Yaklaşık 15 gündür Kıbrıs’tayım. Bu süre zarfında birçok kişiyle görüşme imkânım oldu. Bu insanlarla yaptığım sohbetlerden edindiğim izlenimleri belki bir faydası olur ümidiyle köşeme taşımanın uygun olacağını düşündüm.
Hayat pahalılığı
Kuzey Kıbrıs Türk Cumhuriyeti’nde (KKTC) yaşayan insanların en büyük şikâyeti hayat pahalılığı. Türkiye’den adaya gelen bir kişi rahatlıkla bu vaziyeti görebiliyor. Marketlerden sosyal mekanlara, kısacası her yerde bu pahalılık hissedilebiliyor. Kıbrıs’taki insanların gelirleri Türk lirası, giderleri ise ya sterlin ya da avro. Gelir ile gider arasındaki bu farklılık, haliyle hayatı epeyce bir zorlaştırıyor. Pandemi koşulları ekonomiyi iyice yormuş. Bu, çok açık.
Siyasi istikrarsızlık
KKTC’nin belki de en büyük sorunu siyasi istikrarsızlık. 1983 yılında ilan edilen bağımsızlıktan bu yana toplamda 36 hükümet işbaşına geldi. Fark edileceği üzere neredeyse her yıla bir hükümet düşüyor. Kısa süreli hükümetler doğal olarak uzun süreli projelere odaklanamıyor. Böylece kalkınmaya yönelik projeler de bir türlü hayata geçirilemiyor. Siyasi istikrarsızlık, ekonomik istikrarsızlığı besleyen en önemli faktör. Bence bu sorun, KKTC’nin tanınmasından daha büyük bir mesele.
Bürokratik tıkanıklık
KKTC tam bir memur cumhuriyeti. Memurun kanaati çoğu zaman yasaların üzerine çıkabiliyor. Bu nedenle kamu kurumlarında işlerin hızlıca ve yerli yerinde yürümesinde “tanıdık kişiler” belirleyici olabiliyor. Siyasilerin rolü de en çok bu engelleri aşmada ortaya çıkıyor. İşin en kötü yanı, bürokratik sorunların beraberinde partizanlığı getirmesi. Maalesef bu durum, “adamına göre muamele” şeklinde çağdışı bir uygulamaya kapı aralıyor. Otomasyon sistemi henüz tam olarak kurulamadığından online hizmetler oldukça yetersiz. Bu konuya acil çözüm üretilmesi, gündelik kamusal hayatı daha da kolaylaştırabilir.
Toprak satışları
Kıbrıs’ta kulağa en çok gelen laflardan birisi de yabancılara satılan topraklar. Girne sahilinden Karpaz Burnu’na uzanan kıyı şeridi boyunca toprakların büyük kısmının yabancılara satıldığı söyleniyor. Rivayet odur ki İsrailliler toprak satın almada başı çekiyor. Sefahat, siyasi belirsizlik ve geçim darlığı toprak satışlarını tetikleyen faktörler olarak göze çarpıyor.
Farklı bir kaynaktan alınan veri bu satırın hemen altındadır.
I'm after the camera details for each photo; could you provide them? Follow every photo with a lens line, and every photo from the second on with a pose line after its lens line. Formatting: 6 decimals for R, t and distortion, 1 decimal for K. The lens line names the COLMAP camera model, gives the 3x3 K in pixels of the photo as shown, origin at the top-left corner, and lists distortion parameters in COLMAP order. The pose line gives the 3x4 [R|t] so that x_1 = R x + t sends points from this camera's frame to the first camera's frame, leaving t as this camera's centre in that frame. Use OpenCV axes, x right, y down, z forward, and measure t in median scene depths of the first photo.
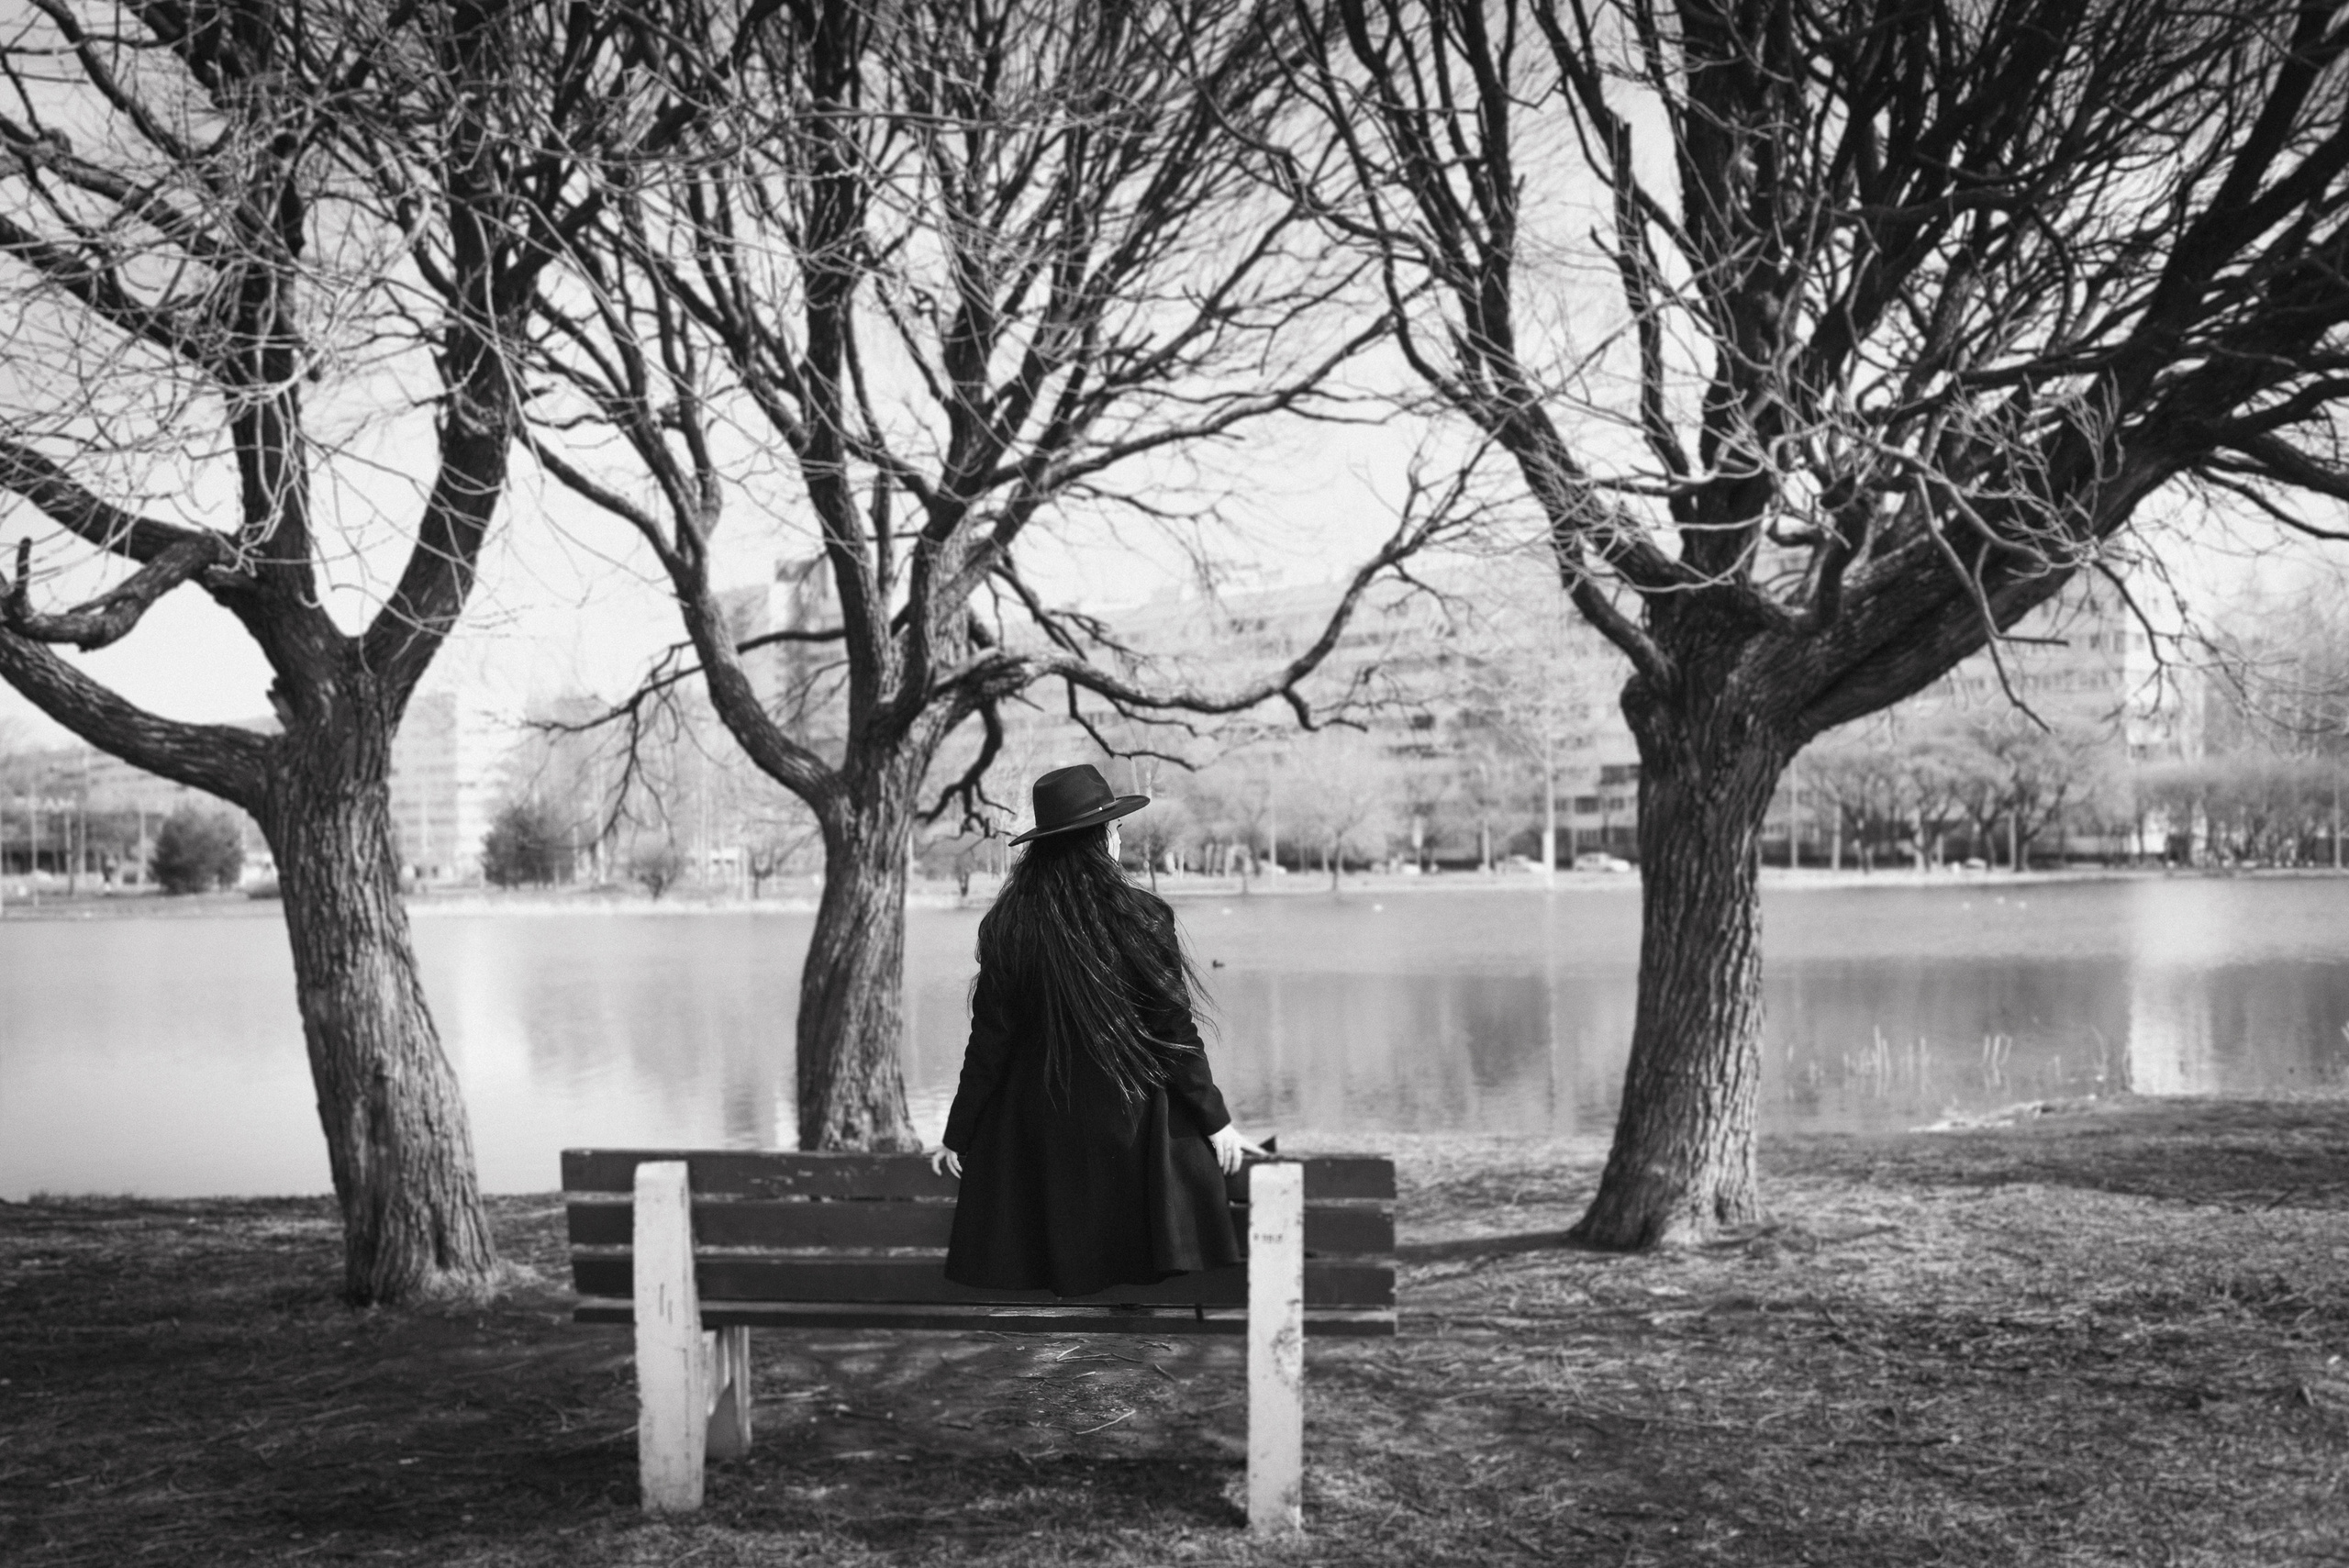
lens RADIAL K [[1757.0, 0, 1174.5], [0, 1757.0, 784.0], [0, 0, 1]] dist [-0.003333, -0.000705]
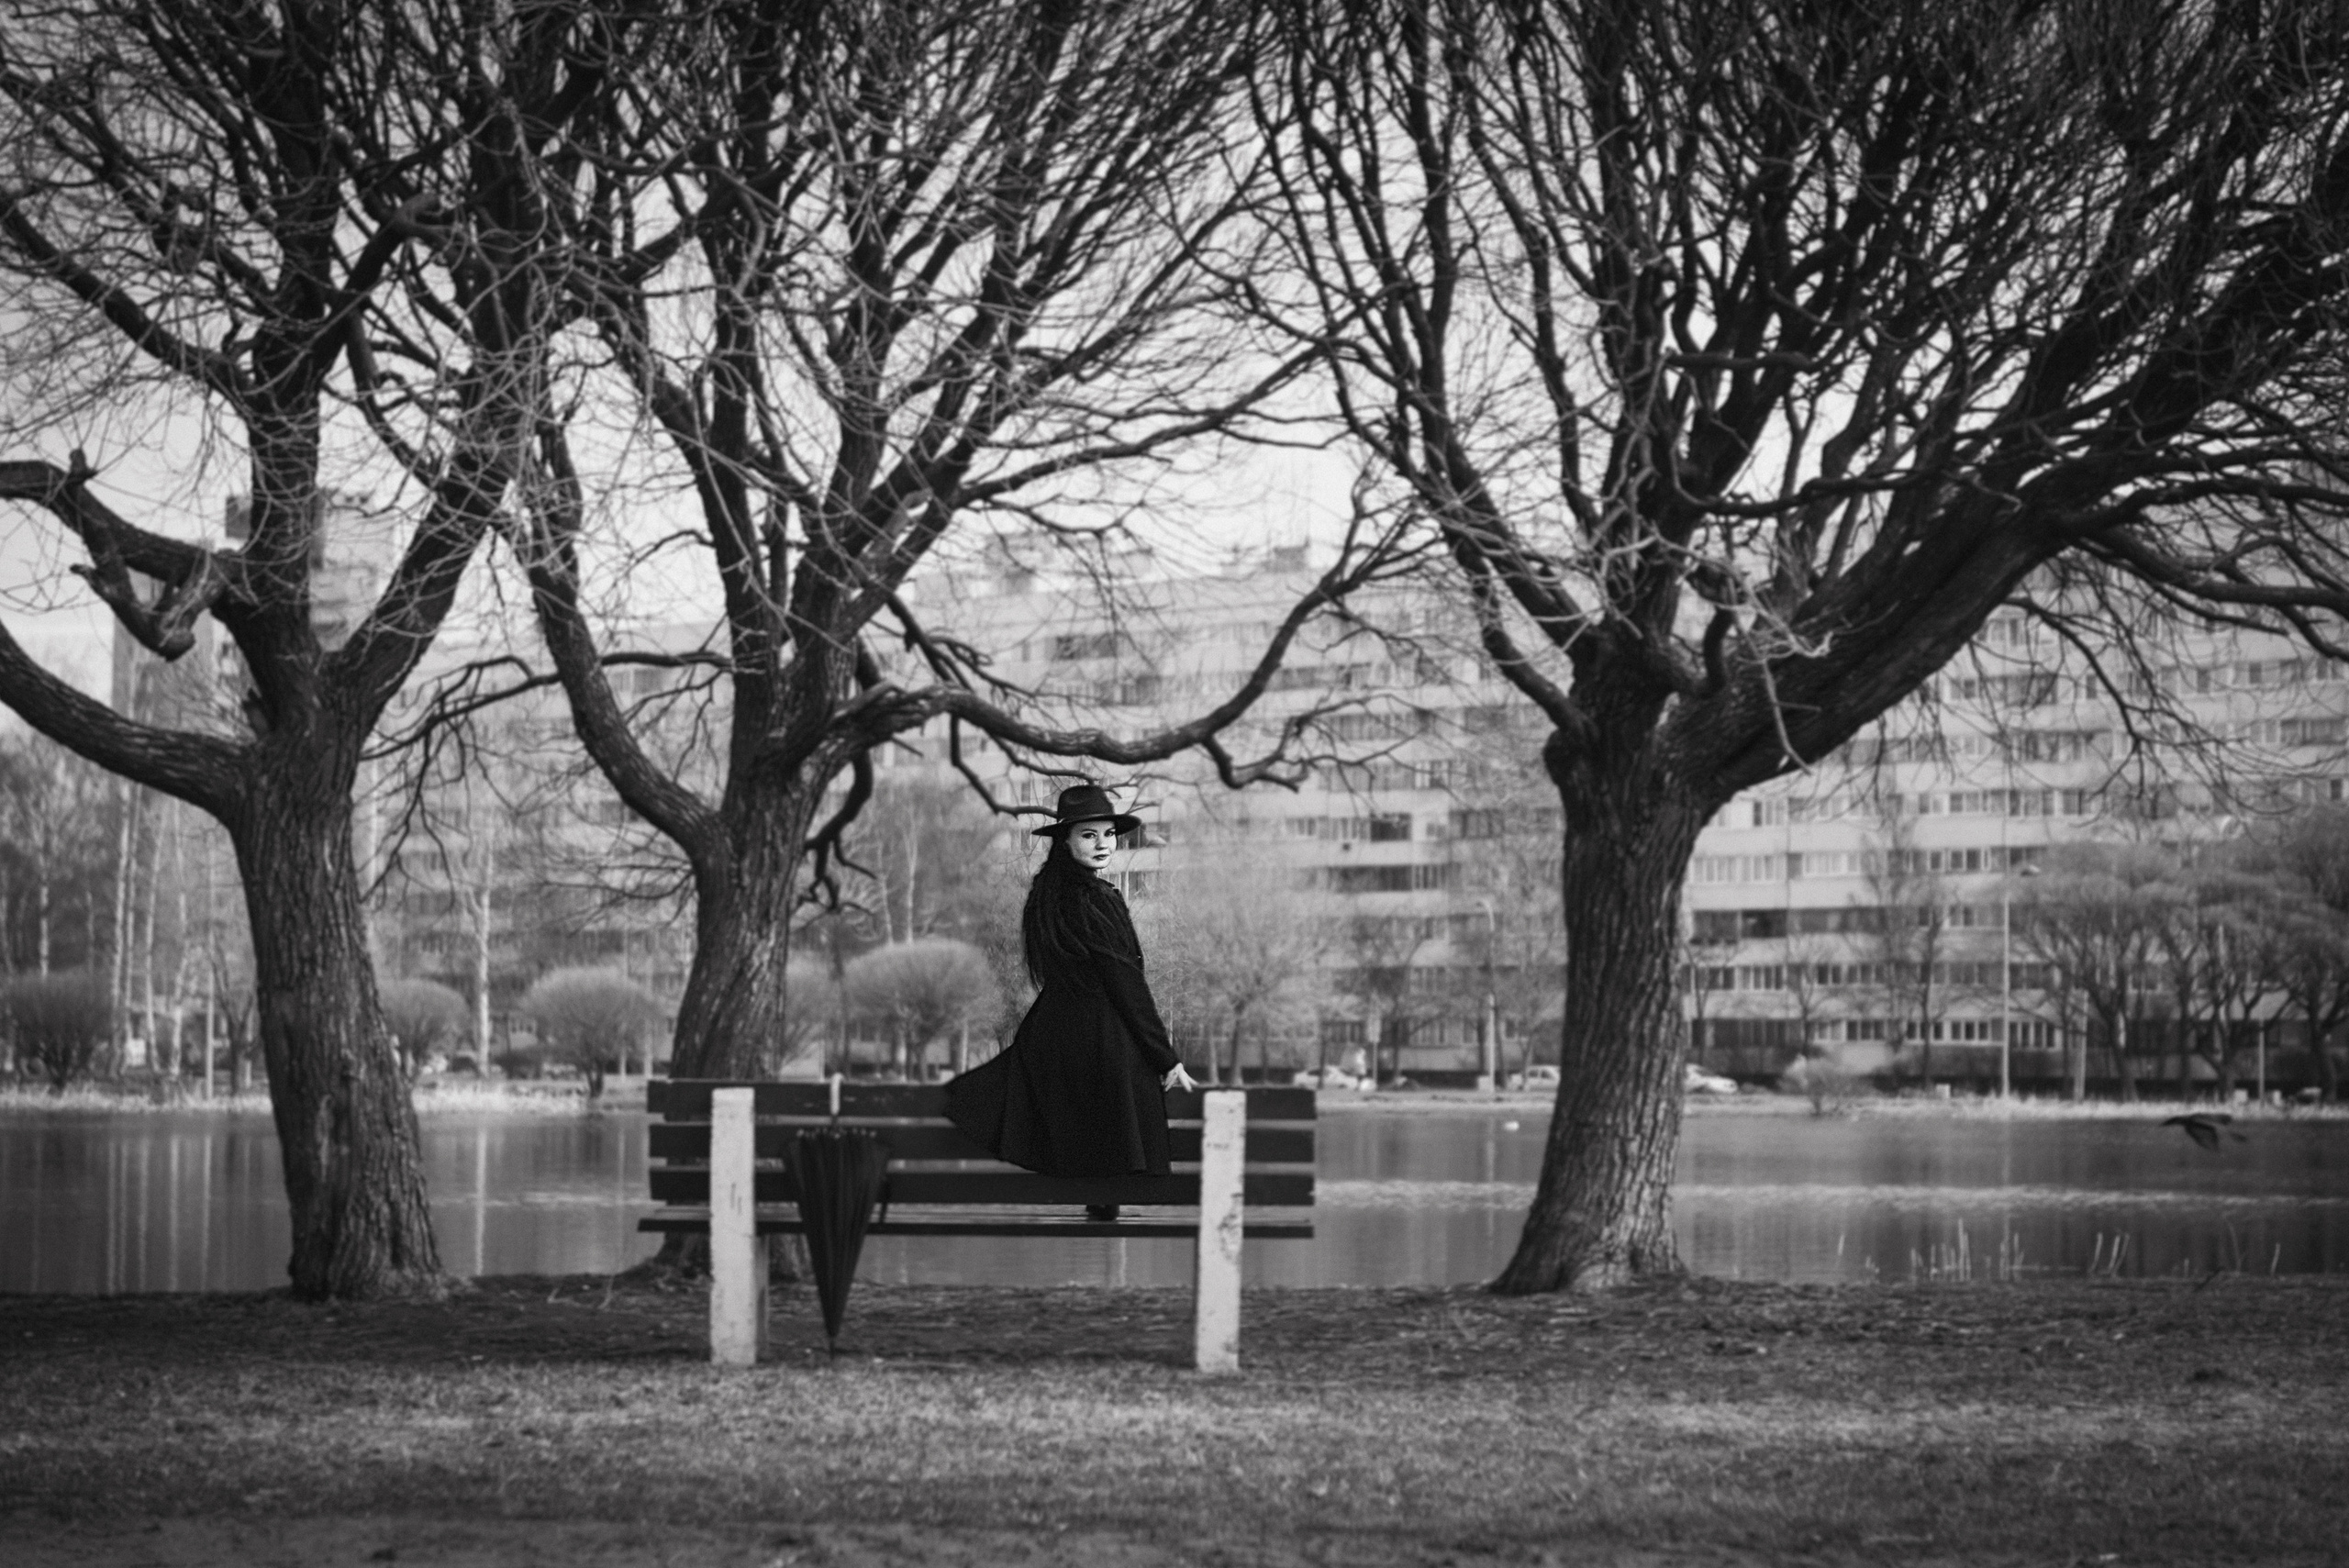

Sonuç itibariyle Kıbrıs’ta seçim sisteminden bürokratik yönetime, her kademede önemli bir kamu reformuna ihtiyaç duyuluyor. Rum tarafındakine benzer bir başkanlık sistemine geçilmesi siyasi ve ekonomik istikrar açısından ülkeye ciddi bir katkı sunabilir.
Toprak satışları ise tartışmalı. Kimisi bu durumu, yabancı yatırımcıların ülkeye gelmesi, kimisi de vatanın elden gitmesi şeklinde yorumluyor. Hatta sosyal medyada bir grup, “Kıbrıs Filistin Olmasın” adıyla toprak satışlarına karşı bir kampanya yürütüyor. Her iki bakış açısı, eksi ve artı yönleriyle iyice sorgulanmalı, analiz edilmeli. Nitekim toprak meselesi hassas ve bir o kadar hayati bir konudur.